“Never had this happen before,” Adrienne Vonn wrote on Twitter. Vonn, as chance would have it, is a meteorologist at Spectrum News in Texas. In her tweet, she also briefly recounted getting the tornado alert on her phone and mentioned her plane landed in Denver safely. Her tweet included a dramatic photo she snapped of the twister from outside her airplane window.
At around the same time, other people departing and arriving at Denver International Airport also witnessed the tornado from their aircrafts. James Spann, the chief meteorologist at WBMA-LD (an ABC affiliate in Birmingham, Alabama), shared a video taken by someone named JC Schroeder on Twitter.
Spann indicated that Schroeder recorded the video while departing the airport, whereas Vonn was on an incoming flight. The photo and video would have been taken at close to the same time, as the tornado occurred shortly after 5 p.m. local time.

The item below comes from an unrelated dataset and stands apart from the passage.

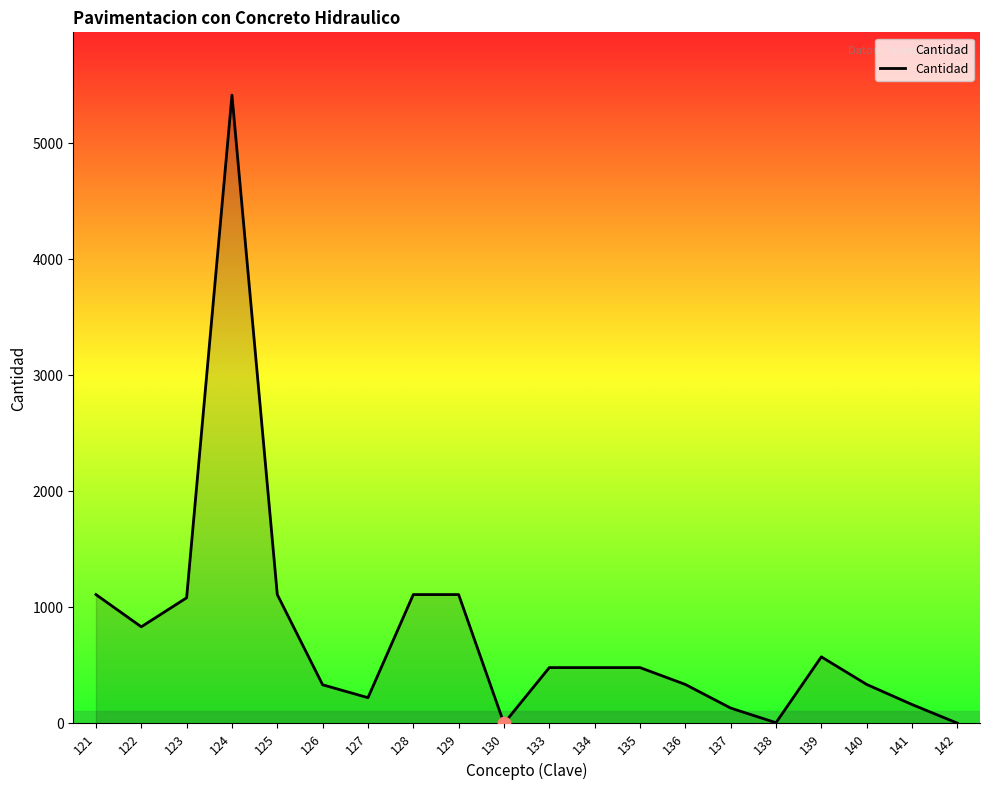

What is the change in value from 123 to 142?

-1080.3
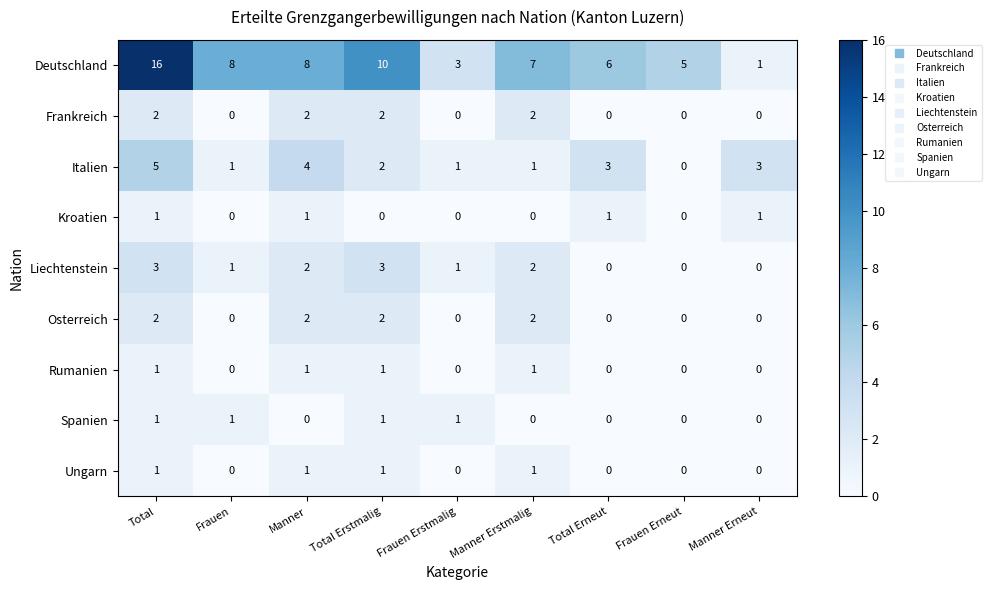

Which category has the highest value across all series?

Total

The only message that appeared on the official Twitter account for Denver International Airport about the area’s largest weather-related news was the following: “Nearby tornado warnings and weather causing departure and arrival delays. Please check your flight status with your airline before heading to DEN.”

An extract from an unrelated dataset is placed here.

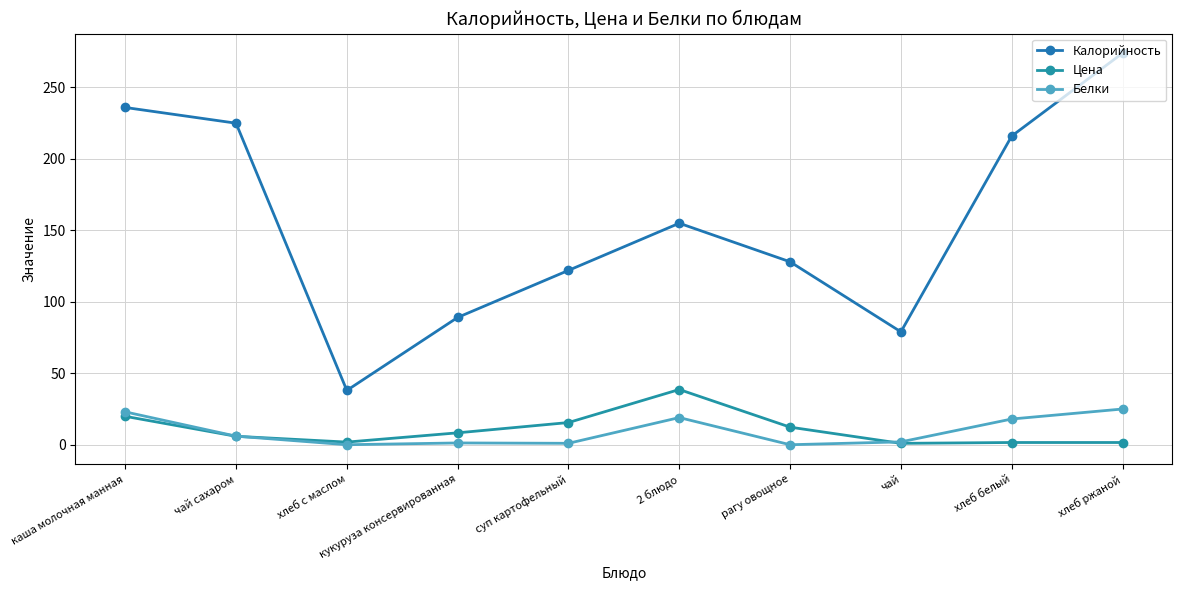

Is this an area chart (filled region under the line)?

No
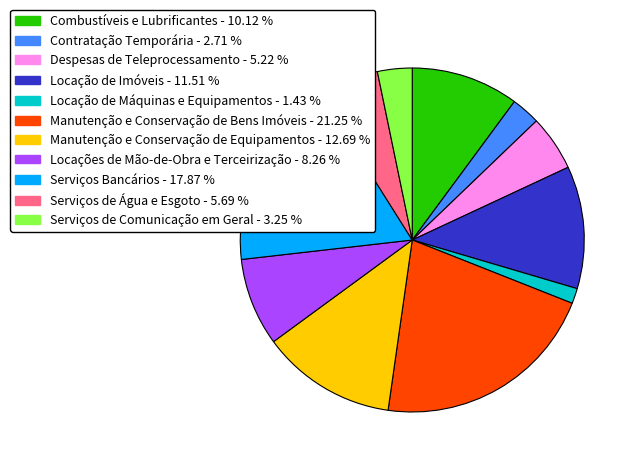

What is the smallest slice in the pie chart?

Locação de Máquinas e Equipamentos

Hundreds of other images and videos quickly appeared on social media of the tornado, which is rather large with a well-defined funnel.
The National Weather Service has yet to rate the tornado, which appeared about 20 miles north of downtown Denver and 15 miles east-northeast of Boulder. It touched down near the town of Firestone before moving along a few miles northeast.
Downed power lines and damage to crops and buildings were reported along the tornado’s path, though no deaths are known to have occurred.
Multiple local news outlets reported that the tornado appeared to be a landspout, which means it formed on the ground due to colliding air boundaries during the initial growth stage of a thunderstorm. Unlike most tornadoes, landspouts form near the ground and move toward clouds.
Weld County, the site of the tornado on Monday, holds the record for the highest number of tornadoes in both Colorado and the United States, according to the Storm Prediction Center database from the National Oceanic and Atmospheric Administration (NOAA).